**ACTION ITEM**
Find every line in the listing below that contains the word "Аудиометрия", and copy each of those lines.

**STUDY MATERIAL**

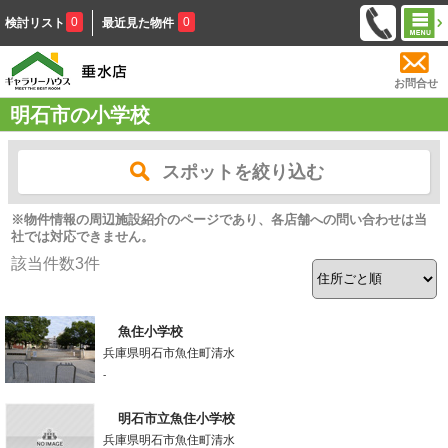
0
0
検討リスト
最近見た物件
お問合せ
明石市の小学校
スポットを絞り込む
※物件情報の周辺施設紹介のページであり、各店舗への問い合わせは当
社では対応できません。
該当件数
3
件
魚住小学校
兵庫県明石市魚住町清水
-
明石市立魚住小学校
兵庫県明石市魚住町清水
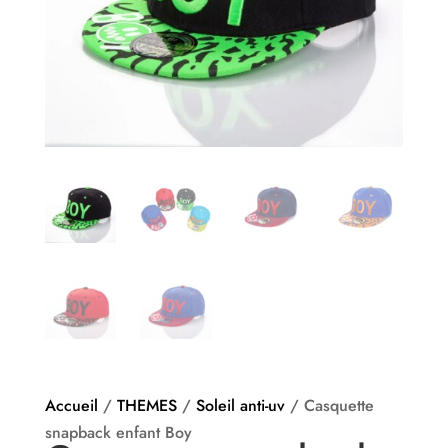
Accueil
/
THEMES
/
Soleil anti-uv
/ Casquette
snapback enfant Boy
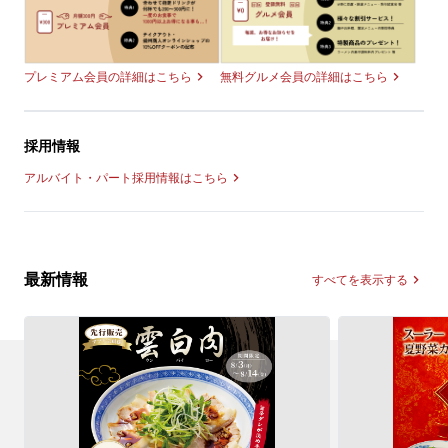
無料グルメ会員の詳細はこちら
プレミアム会員の詳細はこちら
採用情報
アルバイト・パート採用情報はこちら
最新情報
すべてを表示する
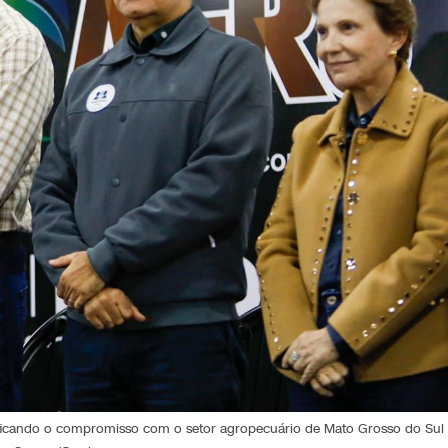
tificando o compromisso com o setor agropecuário de Mato Grosso do Sul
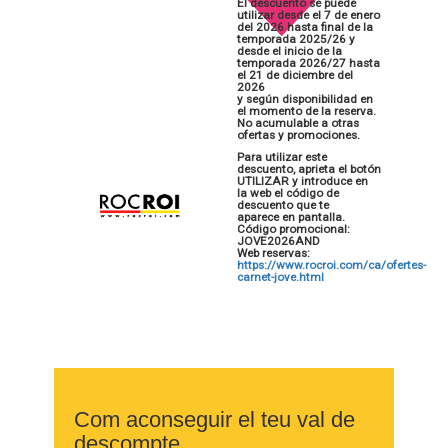
El descuento se puede
utilizar desde el 7 de enero
del 2026 hasta final de la
temporada 2025/26 y
desde el inicio de la
temporada 2026/27 hasta
el 21 de diciembre del
2026
y según disponibilidad en
el momento de la reserva.
No acumulable a otras
ofertas y promociones.
Para utilizar este
descuento, aprieta el botón
UTILIZAR y introduce en
la web el código de
descuento que te
aparece en pantalla.
Código promocional:
JOVE2026AND
Web reservas:
https://www.rocroi.com/ca/ofertes-
carnet-jove.html
Com aconseguir el teu val de
descompte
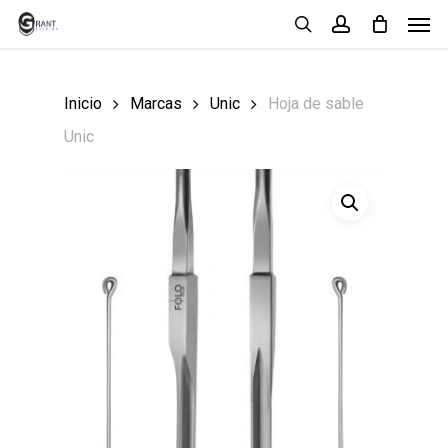
Men
Skip
search
account
to
main
Inicio
Marcas
Unic
Hoja de sable
content
Unic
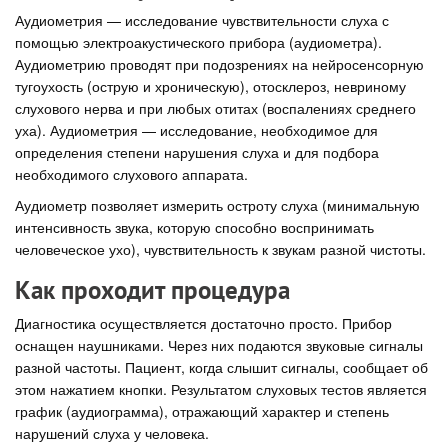
Аудиометрия — исследование чувствительности слуха с
помощью электроакустического прибора (аудиометра).
Аудиометрию проводят при подозрениях на нейросенсорную
тугоухость (острую и хроническую), отосклероз, невриному
слухового нерва и при любых отитах (воспалениях среднего
уха). Аудиометрия — исследование, необходимое для
определения степени нарушения слуха и для подбора
необходимого слухового аппарата.
Аудиометр позволяет измерить остроту слуха (минимальную
интенсивность звука, которую способно воспринимать
человеческое ухо), чувствительность к звукам разной чистоты.
Как проходит процедура
Диагностика осуществляется достаточно просто. Прибор
оснащен наушниками. Через них подаются звуковые сигналы
разной частоты. Пациент, когда слышит сигналы, сообщает об
этом нажатием кнопки. Результатом слуховых тестов является
график (аудиограмма), отражающий характер и степень
нарушений слуха у человека.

**FINISHED EXERCISE**
Аудиометрия — исследование чувствительности слуха с
уха). Аудиометрия — исследование, необходимое для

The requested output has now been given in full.